By Nancy Dahlberg
The arts & crafts marketplace hasn’t seen a lot of disruption. Shops that cater to artists, not typically online, offer high prices or low quality or both. Arteza wants to change that.
The North Miami-based startup offers affordable arts & crafts supplies via its direct-to-consumer e-commerce model, and early growth shows it’s working. Arteza offers more than 750 products to more than 2 million customers globally and has always been profitable.
On the heels of last year’s $24 million funding announcement – the company’s first VC investment -- we wanted to find out more about the company. We talked with Lars Spaten, Arteza’s CFO, who left his job directing Latin America operations for a global tech company to join the scrappy startup. He had worked with Arteza’s co-founder Mike Koshatko, a friend, on other projects, so when Koshatko asked him to take a look at his latest venture “with pencils,” (pencils?) he reluctantly said he’s take a look. “When they explained the business case and I looked at the numbers, I said, wow, this is fantastic. I ended up jumping ship.” That was more than two years ago.
Arteza, founded by Koshatko and Jurgis Plikaitis, started selling products in mid-2016. “In 2017 we did 6X and the following year we did 6X again, just massive growth rates,” Spaten said. “We are probably one of the fastest growing companies in the southern states.”
What’s its secret sauce? Arteza is a one-stop online shop for passionate, always dabbling hobbyists. “Whatever your thing is, we should have it on the shelf,” Spaten said, and those offerings will keep growing. Arteza also offers “great products, great prices” and the final key ingredient is customer experience. In addition to employees empowered to fulfill fast and resolve customer issues quickly, Arteza even has art students sitting in its customer service department to answer customers’ questions about, well, anything art. Its blog and Arteza YouTube channel provide free video tutorials and inspiration for its artistic customer base, Spaten said. “We want to wow the customer and we want them to love us.”
Arteza announced in November that it had raised $24 million in Series A funding from growth equity venture firm Boston-based Volition Capital, an early and passionate investor in Chewy, too. Other tier 1 VCs were interested, Spaten said, but “we liked Volition because they had experience with e-commerce, with branding and in Florida. We all know Chewy is a fantastic growth story and business case.”
In the past 8 months, Arteza has tripled its product offerings with more expansion to come, improved its website experience, moved to larger offices and quadrupled its employee base to 200, split between South Florida and Eastern Europe, Spaten said.

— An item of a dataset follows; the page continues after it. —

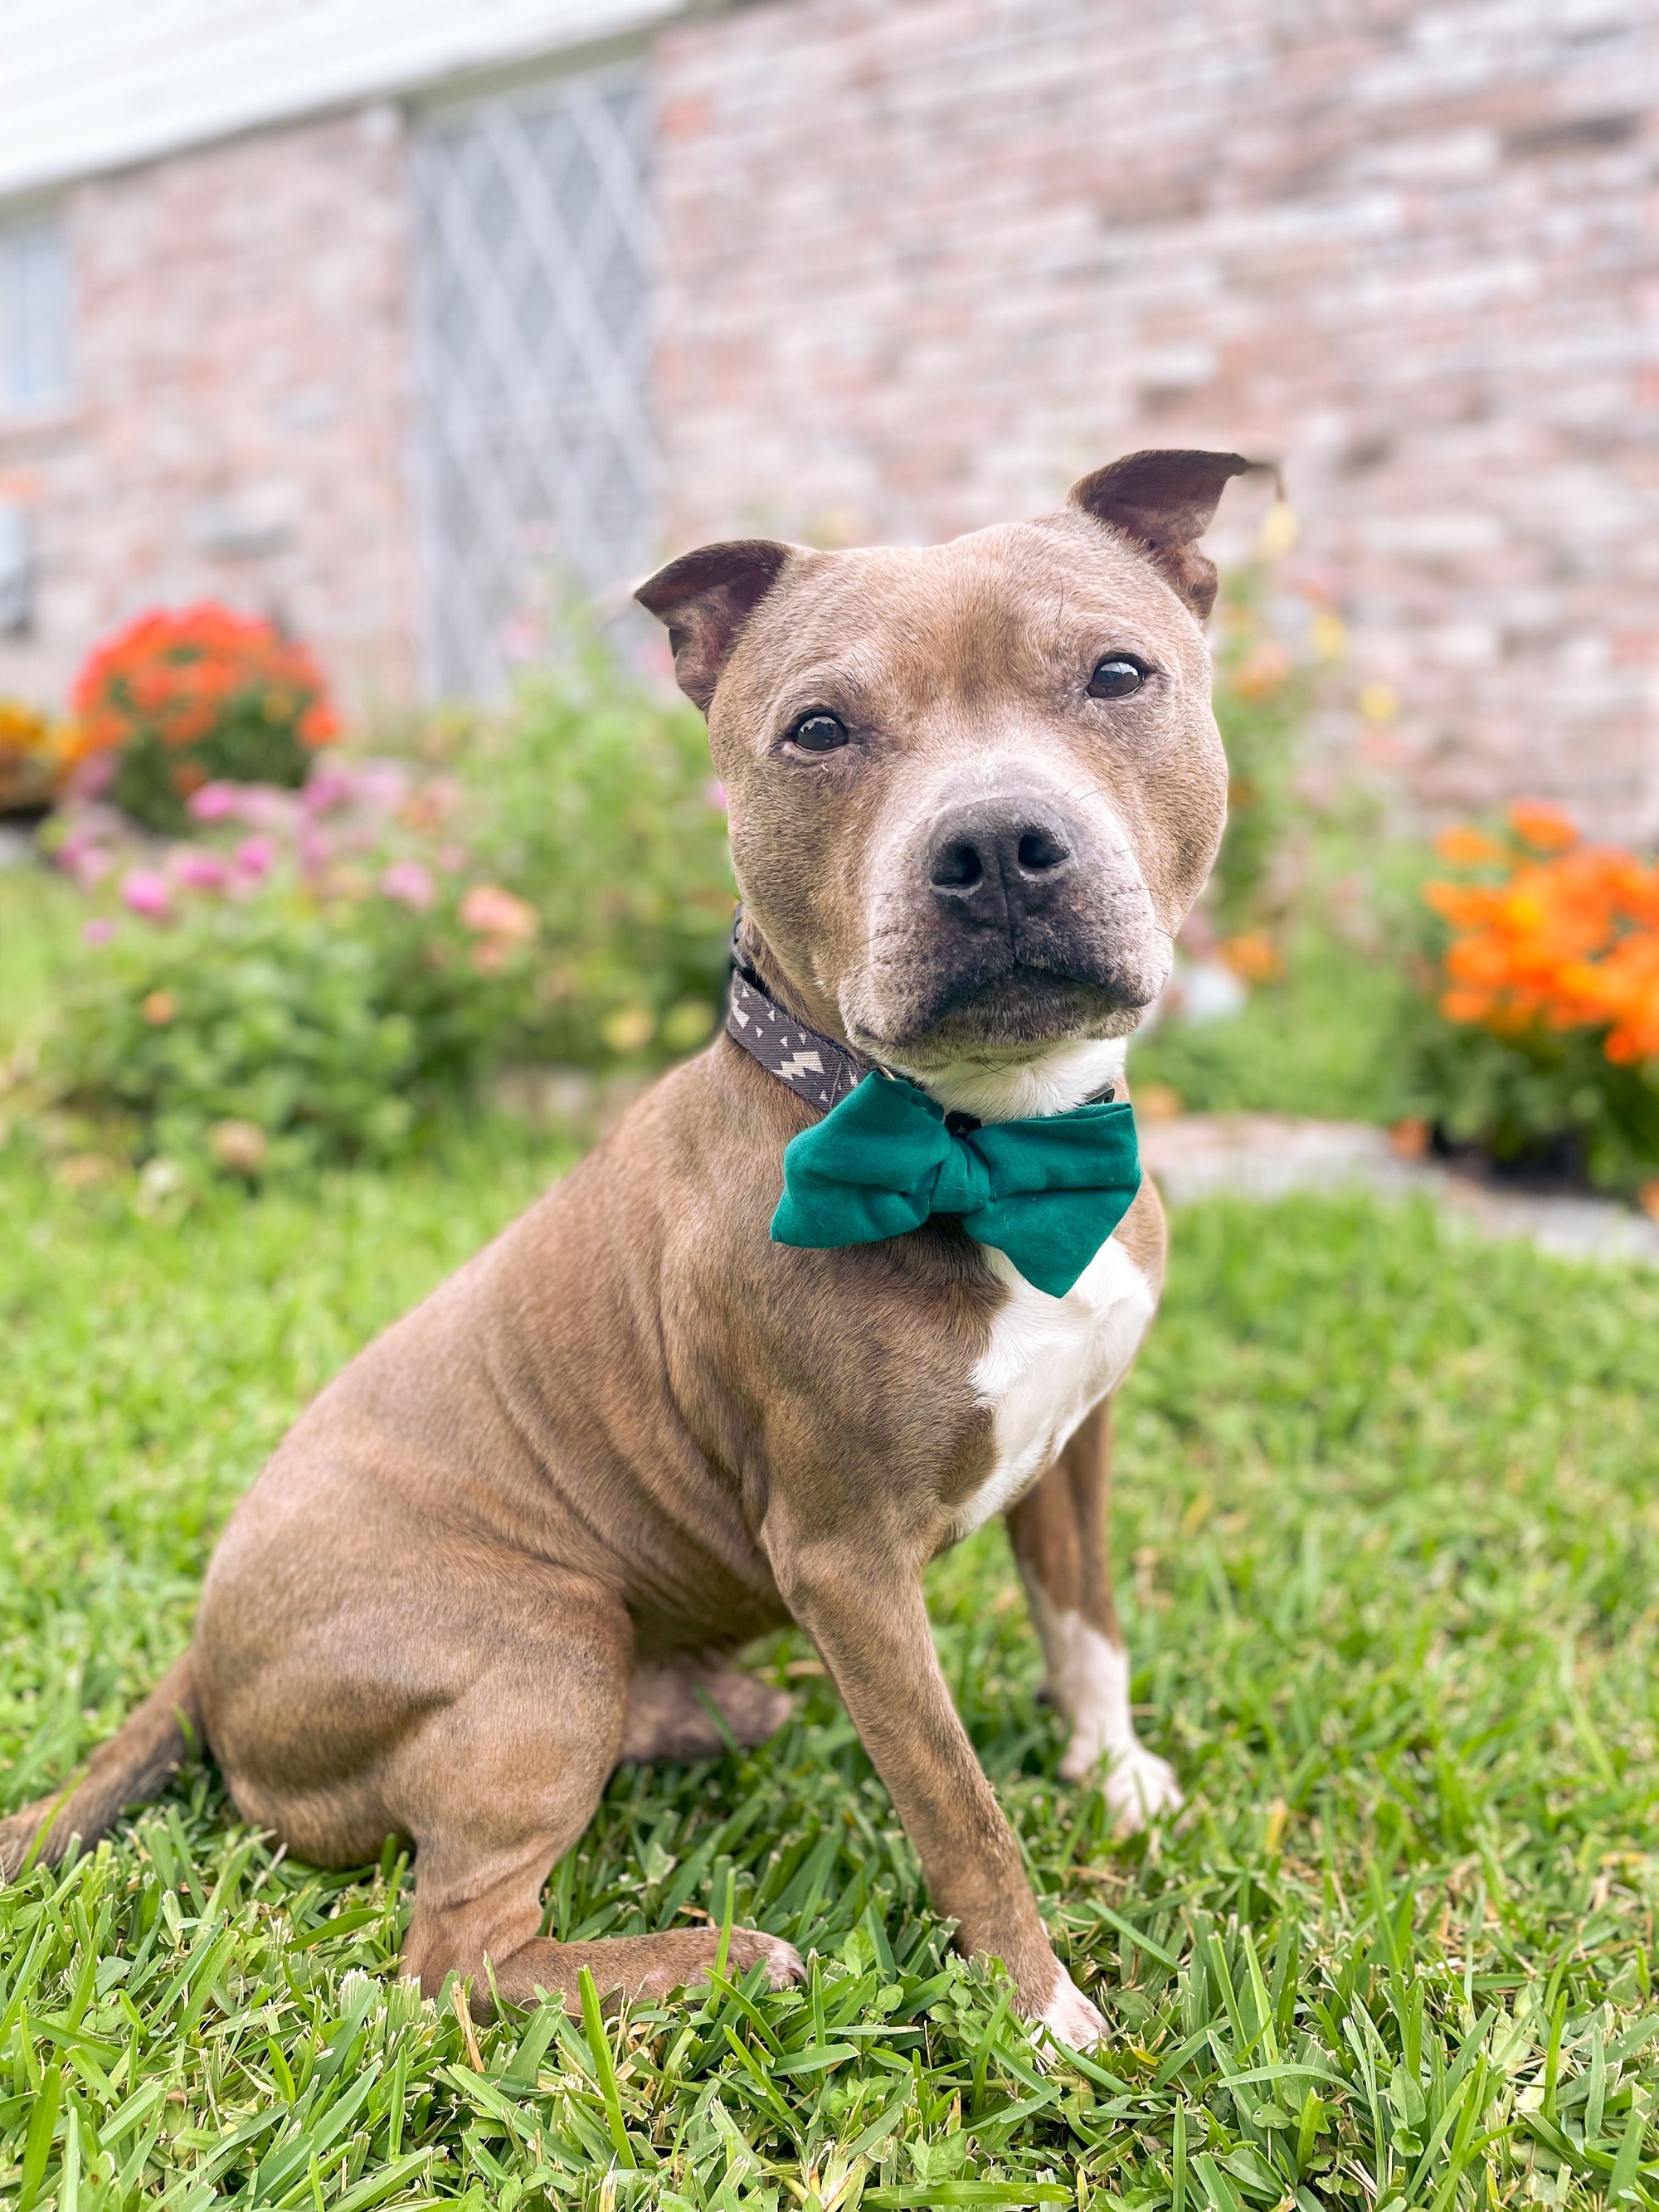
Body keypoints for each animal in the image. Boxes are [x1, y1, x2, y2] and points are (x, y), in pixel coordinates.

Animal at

It’s all part of its strategy to take a fresh approach to what’s been a static space for too long, Spaten said. Today, through Arteza’s online channels, people want to share and they want to be involved.
“It’s a small part of the market but it is changing fast. It is a space ripe for innovation,” he said. “The vision is to become the go-to brand of our core customers – people passionate about creating art.”